____ INPUT MATERIAL
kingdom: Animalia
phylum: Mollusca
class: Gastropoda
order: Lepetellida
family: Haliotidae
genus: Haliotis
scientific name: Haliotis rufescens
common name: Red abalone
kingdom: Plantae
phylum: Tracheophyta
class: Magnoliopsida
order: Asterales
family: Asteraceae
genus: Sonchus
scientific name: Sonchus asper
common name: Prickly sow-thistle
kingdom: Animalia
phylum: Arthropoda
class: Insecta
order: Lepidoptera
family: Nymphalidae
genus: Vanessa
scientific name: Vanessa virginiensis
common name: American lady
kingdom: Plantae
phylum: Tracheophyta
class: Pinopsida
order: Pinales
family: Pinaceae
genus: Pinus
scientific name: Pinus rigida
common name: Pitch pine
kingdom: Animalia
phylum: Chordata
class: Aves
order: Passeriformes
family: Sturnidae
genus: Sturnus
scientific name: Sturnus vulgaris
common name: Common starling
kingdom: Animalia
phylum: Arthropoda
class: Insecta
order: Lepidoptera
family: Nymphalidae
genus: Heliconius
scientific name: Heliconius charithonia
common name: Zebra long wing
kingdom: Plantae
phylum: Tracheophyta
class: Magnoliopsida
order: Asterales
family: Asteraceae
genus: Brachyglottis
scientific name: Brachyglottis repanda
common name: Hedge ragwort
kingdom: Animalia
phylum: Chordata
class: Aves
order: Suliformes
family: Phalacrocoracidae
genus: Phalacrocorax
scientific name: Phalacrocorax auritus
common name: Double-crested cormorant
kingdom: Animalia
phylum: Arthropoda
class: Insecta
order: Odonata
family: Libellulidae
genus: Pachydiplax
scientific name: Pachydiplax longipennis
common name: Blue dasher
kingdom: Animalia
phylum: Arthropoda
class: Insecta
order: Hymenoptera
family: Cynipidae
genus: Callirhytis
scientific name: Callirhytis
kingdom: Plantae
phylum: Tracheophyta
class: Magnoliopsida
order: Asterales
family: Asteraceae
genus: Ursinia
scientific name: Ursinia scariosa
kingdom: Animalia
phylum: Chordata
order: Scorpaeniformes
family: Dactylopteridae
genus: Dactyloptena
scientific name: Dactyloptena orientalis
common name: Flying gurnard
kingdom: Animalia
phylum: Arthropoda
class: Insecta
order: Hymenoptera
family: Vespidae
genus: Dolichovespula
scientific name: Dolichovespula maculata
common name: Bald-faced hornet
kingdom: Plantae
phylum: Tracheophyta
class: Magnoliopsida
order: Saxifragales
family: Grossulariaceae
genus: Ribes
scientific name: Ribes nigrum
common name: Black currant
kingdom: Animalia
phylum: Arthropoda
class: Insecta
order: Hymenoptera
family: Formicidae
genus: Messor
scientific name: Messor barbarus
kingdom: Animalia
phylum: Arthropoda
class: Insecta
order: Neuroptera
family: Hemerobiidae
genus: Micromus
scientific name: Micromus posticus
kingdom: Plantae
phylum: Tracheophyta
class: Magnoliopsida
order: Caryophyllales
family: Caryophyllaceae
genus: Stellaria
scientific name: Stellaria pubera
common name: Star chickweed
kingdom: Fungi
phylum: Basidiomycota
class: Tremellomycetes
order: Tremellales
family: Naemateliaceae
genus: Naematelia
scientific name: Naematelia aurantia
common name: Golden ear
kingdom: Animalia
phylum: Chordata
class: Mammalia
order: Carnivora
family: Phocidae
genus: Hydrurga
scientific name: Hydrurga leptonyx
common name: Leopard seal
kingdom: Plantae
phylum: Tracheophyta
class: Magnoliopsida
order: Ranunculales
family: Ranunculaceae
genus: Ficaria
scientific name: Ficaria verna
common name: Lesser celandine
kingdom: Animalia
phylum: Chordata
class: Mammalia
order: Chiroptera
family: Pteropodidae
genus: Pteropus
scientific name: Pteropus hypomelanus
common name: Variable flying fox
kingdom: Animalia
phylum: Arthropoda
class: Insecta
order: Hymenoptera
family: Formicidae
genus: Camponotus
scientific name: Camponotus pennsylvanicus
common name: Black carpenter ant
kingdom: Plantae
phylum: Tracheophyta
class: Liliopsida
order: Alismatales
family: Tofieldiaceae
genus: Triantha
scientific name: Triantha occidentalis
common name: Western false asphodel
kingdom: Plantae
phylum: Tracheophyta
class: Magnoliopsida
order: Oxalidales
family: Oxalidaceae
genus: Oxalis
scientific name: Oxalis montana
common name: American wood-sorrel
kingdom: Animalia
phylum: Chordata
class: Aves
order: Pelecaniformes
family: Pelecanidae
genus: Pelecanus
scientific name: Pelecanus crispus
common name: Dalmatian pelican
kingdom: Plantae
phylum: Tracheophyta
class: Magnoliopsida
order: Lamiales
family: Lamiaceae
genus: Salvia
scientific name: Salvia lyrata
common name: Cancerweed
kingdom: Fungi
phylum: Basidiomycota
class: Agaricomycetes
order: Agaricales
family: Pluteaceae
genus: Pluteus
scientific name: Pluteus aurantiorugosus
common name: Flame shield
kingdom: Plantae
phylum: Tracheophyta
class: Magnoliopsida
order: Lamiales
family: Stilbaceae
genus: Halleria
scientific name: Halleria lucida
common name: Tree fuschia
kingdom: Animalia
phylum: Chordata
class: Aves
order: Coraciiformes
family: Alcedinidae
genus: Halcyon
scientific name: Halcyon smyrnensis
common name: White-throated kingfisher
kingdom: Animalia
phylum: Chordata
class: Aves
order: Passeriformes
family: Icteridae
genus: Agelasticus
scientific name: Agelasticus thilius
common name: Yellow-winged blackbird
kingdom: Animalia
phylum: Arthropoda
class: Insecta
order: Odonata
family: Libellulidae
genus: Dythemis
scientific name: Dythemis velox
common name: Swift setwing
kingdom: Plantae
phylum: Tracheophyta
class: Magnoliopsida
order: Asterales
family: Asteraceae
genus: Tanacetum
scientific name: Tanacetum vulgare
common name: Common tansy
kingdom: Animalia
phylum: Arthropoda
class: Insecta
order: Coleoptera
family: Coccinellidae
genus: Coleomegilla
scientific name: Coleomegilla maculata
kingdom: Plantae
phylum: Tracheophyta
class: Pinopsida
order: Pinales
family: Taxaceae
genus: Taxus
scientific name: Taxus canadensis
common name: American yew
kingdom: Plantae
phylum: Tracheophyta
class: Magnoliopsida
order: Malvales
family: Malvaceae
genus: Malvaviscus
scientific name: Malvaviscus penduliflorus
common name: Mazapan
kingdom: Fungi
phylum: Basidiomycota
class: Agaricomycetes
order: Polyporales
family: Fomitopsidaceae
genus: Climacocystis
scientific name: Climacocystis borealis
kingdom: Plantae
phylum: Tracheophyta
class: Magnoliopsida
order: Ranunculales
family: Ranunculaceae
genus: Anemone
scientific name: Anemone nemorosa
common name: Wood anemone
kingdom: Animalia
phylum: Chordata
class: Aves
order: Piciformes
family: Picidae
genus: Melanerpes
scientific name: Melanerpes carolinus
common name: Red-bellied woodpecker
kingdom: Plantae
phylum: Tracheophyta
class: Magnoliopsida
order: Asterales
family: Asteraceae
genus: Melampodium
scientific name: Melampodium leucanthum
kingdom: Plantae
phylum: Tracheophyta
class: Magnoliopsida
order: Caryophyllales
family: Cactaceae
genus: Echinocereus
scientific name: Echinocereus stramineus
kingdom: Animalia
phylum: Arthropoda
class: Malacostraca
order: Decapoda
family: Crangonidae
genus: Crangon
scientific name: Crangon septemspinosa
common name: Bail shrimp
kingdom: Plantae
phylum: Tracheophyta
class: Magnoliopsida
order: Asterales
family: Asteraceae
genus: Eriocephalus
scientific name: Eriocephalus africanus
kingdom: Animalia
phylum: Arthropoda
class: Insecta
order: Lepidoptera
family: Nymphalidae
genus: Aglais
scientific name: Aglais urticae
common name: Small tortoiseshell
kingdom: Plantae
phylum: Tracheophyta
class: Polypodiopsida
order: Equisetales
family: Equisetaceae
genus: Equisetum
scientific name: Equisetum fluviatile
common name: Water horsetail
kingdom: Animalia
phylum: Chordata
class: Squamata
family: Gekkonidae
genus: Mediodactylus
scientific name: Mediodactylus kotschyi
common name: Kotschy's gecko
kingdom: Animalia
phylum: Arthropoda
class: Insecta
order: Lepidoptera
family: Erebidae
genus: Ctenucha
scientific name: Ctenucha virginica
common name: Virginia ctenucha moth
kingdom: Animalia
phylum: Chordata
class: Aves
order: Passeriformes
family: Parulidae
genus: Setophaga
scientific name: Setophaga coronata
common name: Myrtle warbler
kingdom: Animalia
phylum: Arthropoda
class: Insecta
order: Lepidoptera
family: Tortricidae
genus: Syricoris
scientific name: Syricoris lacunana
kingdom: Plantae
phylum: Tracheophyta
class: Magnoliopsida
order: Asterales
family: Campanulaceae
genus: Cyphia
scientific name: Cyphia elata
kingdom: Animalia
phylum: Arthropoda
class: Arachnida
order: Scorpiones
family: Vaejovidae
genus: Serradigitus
________
_DIRECTIVE_: Repeat the data lines from the one containing "family: Sturnidae" through the one containing "genus: Pachydiplax", swapping every "common name" for "vernacular name" and leaving everything else unchanged.

_OUTPUT OF THE TASK_:
family: Sturnidae
genus: Sturnus
scientific name: Sturnus vulgaris
vernacular name: Common starling
kingdom: Animalia
phylum: Arthropoda
class: Insecta
order: Lepidoptera
family: Nymphalidae
genus: Heliconius
scientific name: Heliconius charithonia
vernacular name: Zebra long wing
kingdom: Plantae
phylum: Tracheophyta
class: Magnoliopsida
order: Asterales
family: Asteraceae
genus: Brachyglottis
scientific name: Brachyglottis repanda
vernacular name: Hedge ragwort
kingdom: Animalia
phylum: Chordata
class: Aves
order: Suliformes
family: Phalacrocoracidae
genus: Phalacrocorax
scientific name: Phalacrocorax auritus
vernacular name: Double-crested cormorant
kingdom: Animalia
phylum: Arthropoda
class: Insecta
order: Odonata
family: Libellulidae
genus: Pachydiplax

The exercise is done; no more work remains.